* **Material to process**:
········

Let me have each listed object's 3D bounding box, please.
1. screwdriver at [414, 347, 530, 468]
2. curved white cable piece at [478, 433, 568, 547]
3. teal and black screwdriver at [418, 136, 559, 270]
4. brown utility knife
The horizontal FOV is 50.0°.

········

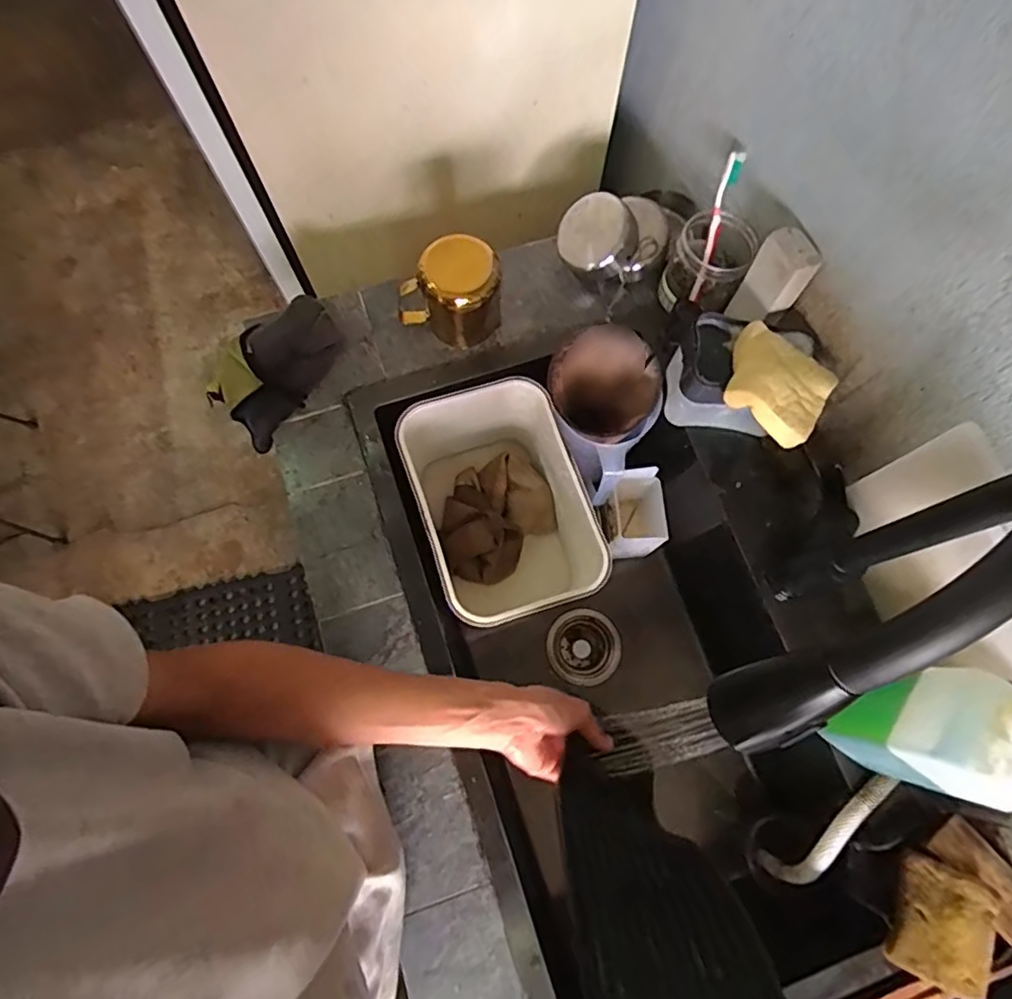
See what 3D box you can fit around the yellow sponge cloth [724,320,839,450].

········

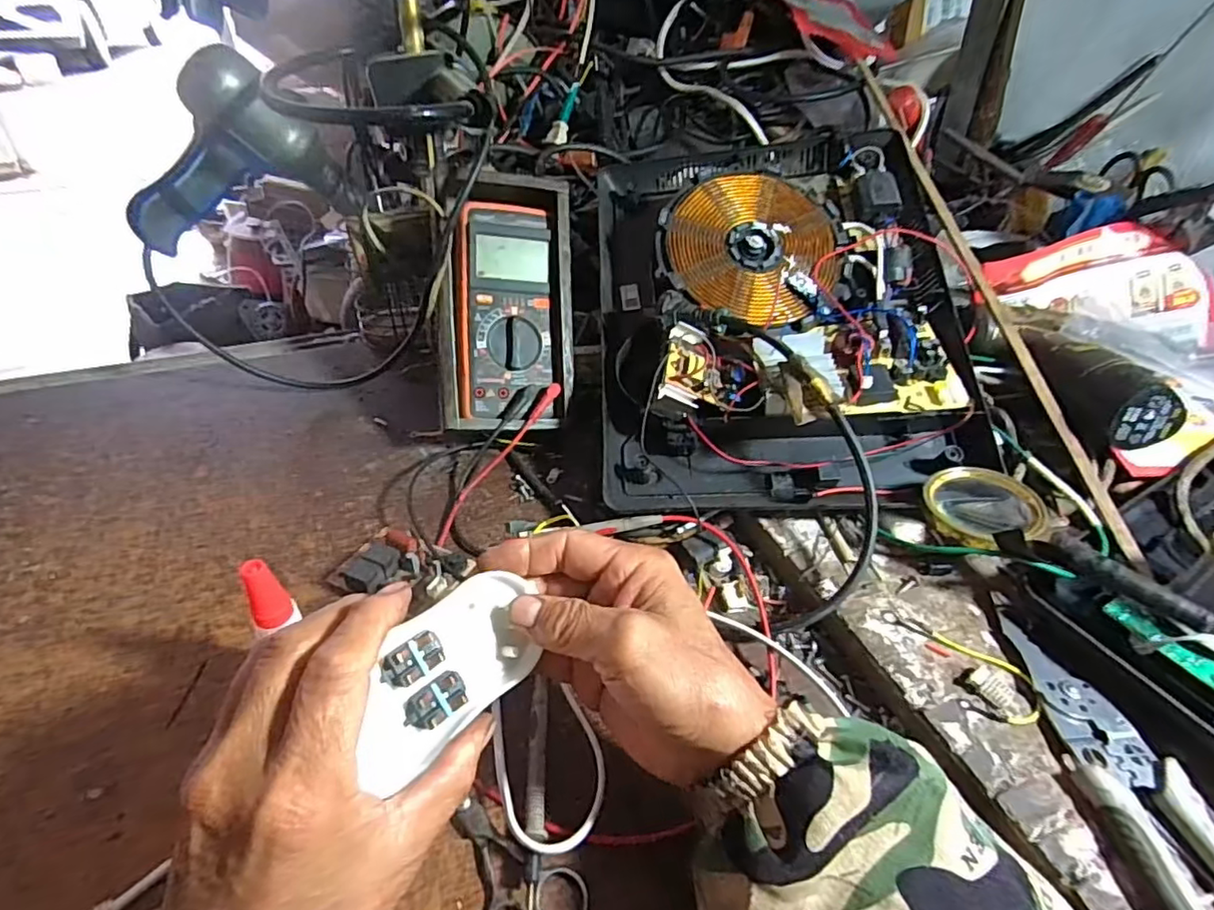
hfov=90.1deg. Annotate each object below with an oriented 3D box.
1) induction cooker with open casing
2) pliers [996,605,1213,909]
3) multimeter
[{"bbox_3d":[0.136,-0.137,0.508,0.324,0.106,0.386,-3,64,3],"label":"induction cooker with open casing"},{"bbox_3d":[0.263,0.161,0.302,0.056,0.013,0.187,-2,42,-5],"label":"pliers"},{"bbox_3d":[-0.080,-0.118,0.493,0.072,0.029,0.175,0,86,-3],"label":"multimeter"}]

········

* **Work instruction**: When you reach the line holding "Let me have" in the records above, begin reproducing exactly, stop after the line holding "The horizontal FOV is 50.0°.", and output nothing else.

* **Reply**:
Let me have each listed object's 3D bounding box, please.
1. screwdriver at [414, 347, 530, 468]
2. curved white cable piece at [478, 433, 568, 547]
3. teal and black screwdriver at [418, 136, 559, 270]
4. brown utility knife
The horizontal FOV is 50.0°.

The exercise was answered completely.